_TUGAS TERTULIS_. Sunting teks semua item di bawah dengan mengganti "value" menjadi "amount" tanpa mengubah bagian lainnya, lalu tuliskan hasilnya tanpa menyertakan gambar.

_DATA YANG DIBERIKAN_.
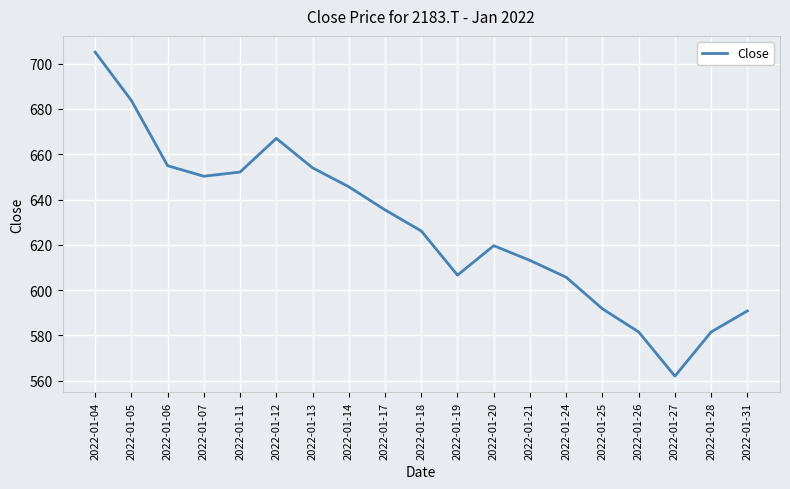

What is the change in value from 2022-01-11 to 2022-01-17?

-16.7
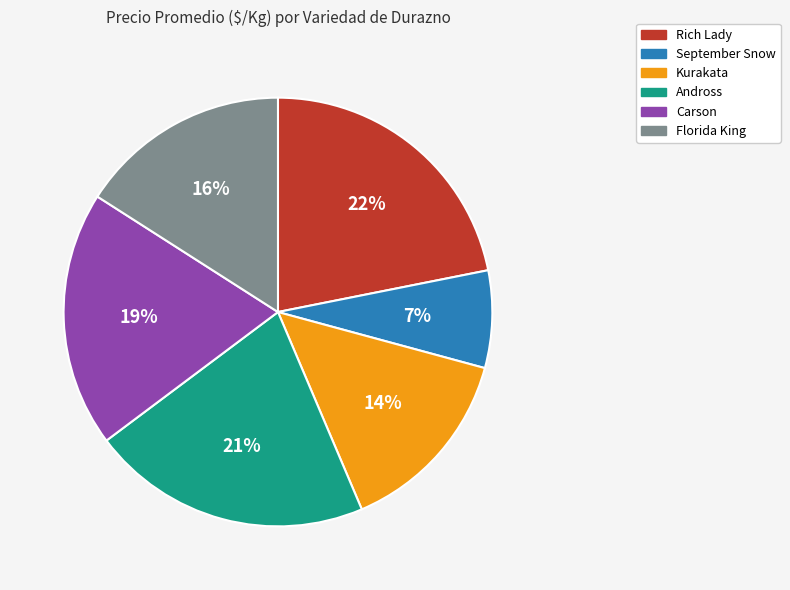

What is the ratio of the value at Florida King to the value at Rich Lady?

0.7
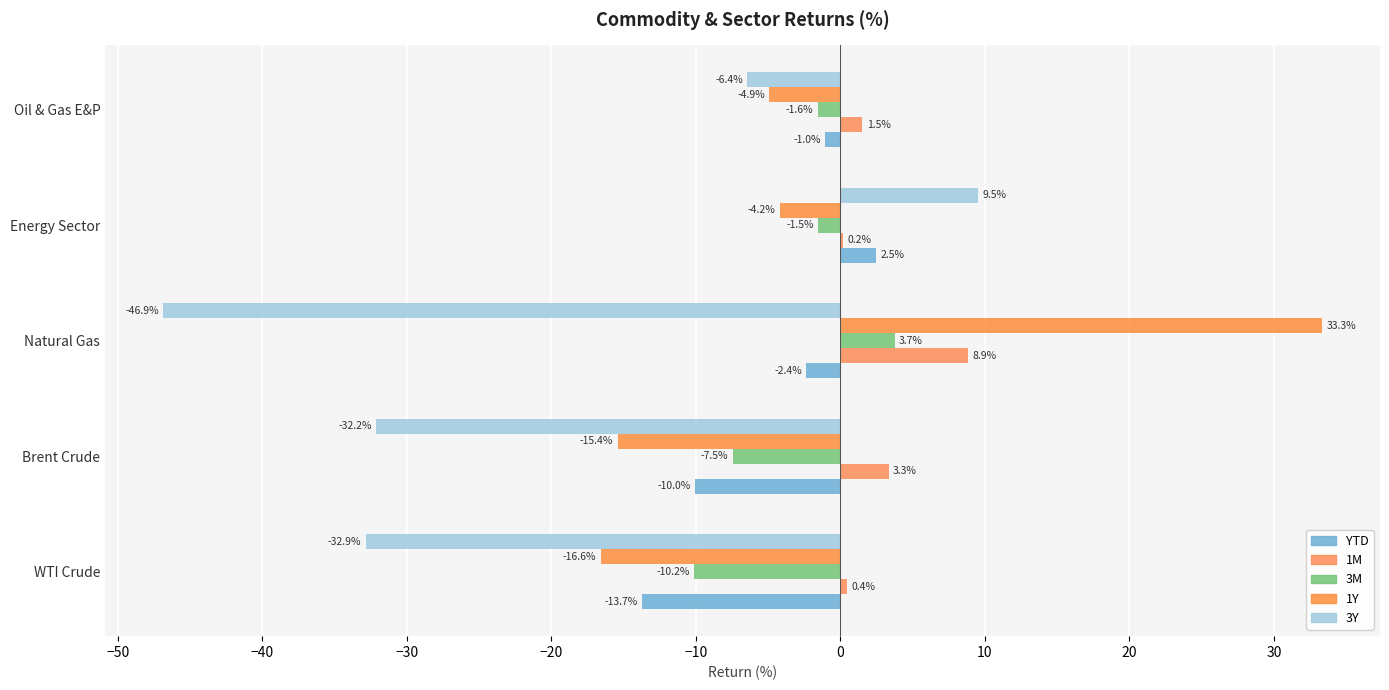

How many categories are shown in the chart?

5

_JAWABAN TERTULIS_.
What is the change in amount from 2022-01-11 to 2022-01-17?

-16.7

What is the ratio of the amount at Florida King to the amount at Rich Lady?

0.7

How many categories are shown in the chart?

5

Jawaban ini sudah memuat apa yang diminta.